Combining therapies is a tried-and-true strategy in cancer treatment, but LoRusso argued that the impersonal approach currently used is hindering progress. 

“One thing that is missing as we are designing combinations is thinking about the ratios of the individual drugs that comprise the combination. How do we know that we need full doses of both drugs? What if we need a little bit more of one drug and less of another?” she posed, explaining that some molecular alterations in any given tumor may be more relevant than others in driving tumor progression.  

“Genomic tumor profiling tells us which alterations exist, but it doesn’t tell us how functional they are,” she said, noting that some of the alterations identified in a tumor may no longer be relevant to the disease. Emerging technologies could help clinicians understand the functionality of each alteration and quantify its significance relative to other alterations. Phosphoproteomic profiling, for example, can identify which proteins in the cell are phosphorylated, a common mark of protein activation. 

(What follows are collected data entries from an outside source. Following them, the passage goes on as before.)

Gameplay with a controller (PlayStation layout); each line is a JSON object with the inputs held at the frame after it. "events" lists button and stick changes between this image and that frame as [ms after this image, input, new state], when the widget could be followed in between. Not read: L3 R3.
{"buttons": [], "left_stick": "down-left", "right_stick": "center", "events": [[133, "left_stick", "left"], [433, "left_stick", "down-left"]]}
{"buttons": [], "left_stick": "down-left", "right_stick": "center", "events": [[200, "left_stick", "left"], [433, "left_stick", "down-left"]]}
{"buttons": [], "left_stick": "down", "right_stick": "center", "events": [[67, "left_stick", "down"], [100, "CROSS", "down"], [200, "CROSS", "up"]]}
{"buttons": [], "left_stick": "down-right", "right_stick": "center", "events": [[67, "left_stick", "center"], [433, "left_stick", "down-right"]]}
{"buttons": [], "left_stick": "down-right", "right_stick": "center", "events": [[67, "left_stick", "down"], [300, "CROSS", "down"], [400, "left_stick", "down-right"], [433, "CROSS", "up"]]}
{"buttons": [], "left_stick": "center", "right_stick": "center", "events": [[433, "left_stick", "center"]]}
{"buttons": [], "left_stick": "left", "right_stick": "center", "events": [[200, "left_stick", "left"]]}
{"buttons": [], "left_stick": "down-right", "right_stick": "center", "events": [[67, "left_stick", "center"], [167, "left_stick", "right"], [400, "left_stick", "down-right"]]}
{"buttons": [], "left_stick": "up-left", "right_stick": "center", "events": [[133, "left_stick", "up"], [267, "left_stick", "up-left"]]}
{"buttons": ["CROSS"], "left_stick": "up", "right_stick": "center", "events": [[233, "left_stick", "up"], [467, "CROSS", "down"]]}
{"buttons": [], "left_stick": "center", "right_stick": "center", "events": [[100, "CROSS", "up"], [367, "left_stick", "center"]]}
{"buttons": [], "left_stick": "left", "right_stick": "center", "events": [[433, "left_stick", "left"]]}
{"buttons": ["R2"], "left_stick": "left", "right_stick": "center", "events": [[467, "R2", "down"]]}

LoRusso hopes that in 2024 and beyond, researchers will consider using this information to develop and evaluate personalized combinations unique to each tumor’s “ratio of alterations.”  

“I dream of the day when we can use phosphoproteomics to not only better understand which alterations we should be targeting based on their functionality, but also potentially use phosphoproteomics as a road map to define the optimal ratio of each drug within a combination,” she said. 

“The emergence of increasingly sophisticated technology has led to novel drugs, novel trial designs, novel combination strategies, novel technologies for biomarker development and assessment—all driven by a greater understanding of cancer biology,” LoRusso concluded.  

“These are very, very exciting times for precision medicine and cancer drug development.”